A study of the 100 most tweeted news stories form 10 UK outlets has found news is "350 times more likely to be shared on Facebook than on Google+".

Journalism.co.uk asked Rippla, which launched in November and measures "how well news organisations are doing on social media", to look at statistics for Google+, which is one-year-old today.

Sunny Hundal, who created Rippla (and is also editor of the Liberal Conspiracy blog), analysed the most popular UK news stories from the 10 outlets from 1 to 26 June.

The popularity of the story was measured by how many times it was tweeted so as not to rely on stories by how popular they were on Facebook or Google+. Hundal took the top 100 stories on Twitter and then assessed how many shares that story got on Facebook compared to Google+.

"There was a massive disparity. On average a person is 350 times more likely to share a story on Facebook than they are on Google+."

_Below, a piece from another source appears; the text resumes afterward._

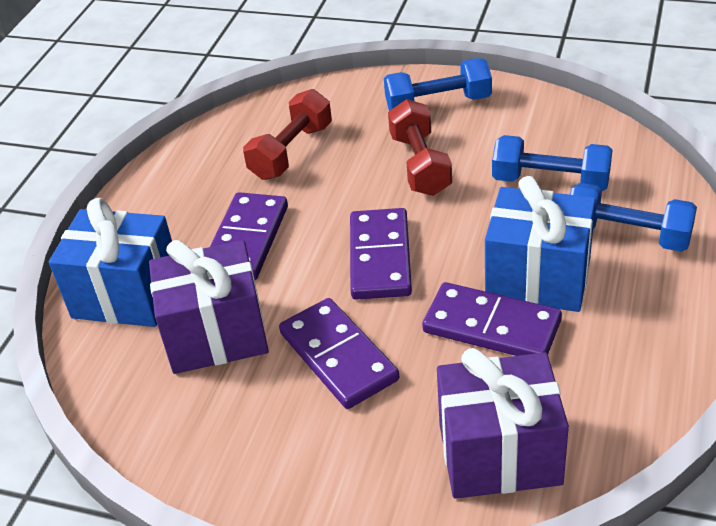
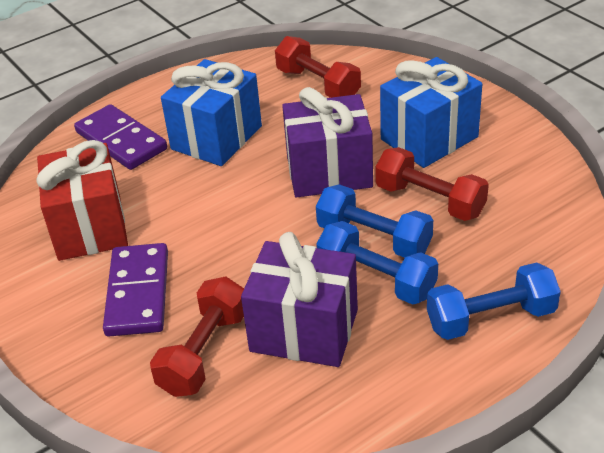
purple domino: [210,192,288,280] [279,298,399,409] [350,208,412,300] [422,282,562,356] = 4 -> [74,104,167,170] [103,243,168,336] = 2
red dumbbell: [243,89,332,180] [388,99,452,196] = 2 -> [150,276,244,397] [275,36,361,98] [375,147,489,221] = 3
red gift: none = 0 -> [36,140,128,261] = 1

The table of the results is at this link and show the most shared story on Google+ out of the 100 analysed was the BBC story "Alan Turing: Inquest's suicide verdict 'not supportable'".

Asked about the types of stories people are sharing on Google+, Hundal said many were technology stories, adding that the Daily Mail has also found popularity on the platform. There is a "Daily Mail" page with 81,000 followers and "Daily Mail showbiz", which has 300 followers.

"The Daily Mail is the most popular site for sharing on Facebook, followed by the BBC and then the Guardian and the same is true on Google+.

"It seems to me that the same kind of stories, like human interest stories with big pictures and grabby headlines, are the ones that do best on Google+ as is the case with Facebook. Twitter however sees more newsy stories being popular."

Google+ has meanwhile launched two new features to celebrate it's first birthday: an Android tablet app (an iPad app is "coming soon") and "events".

"Events" work by a Google+ user inviting others before the occasion takes place. Then when the event takes place it moves to "party mode" with photos being added in real-time, and after the event the pictures are all storied in one place.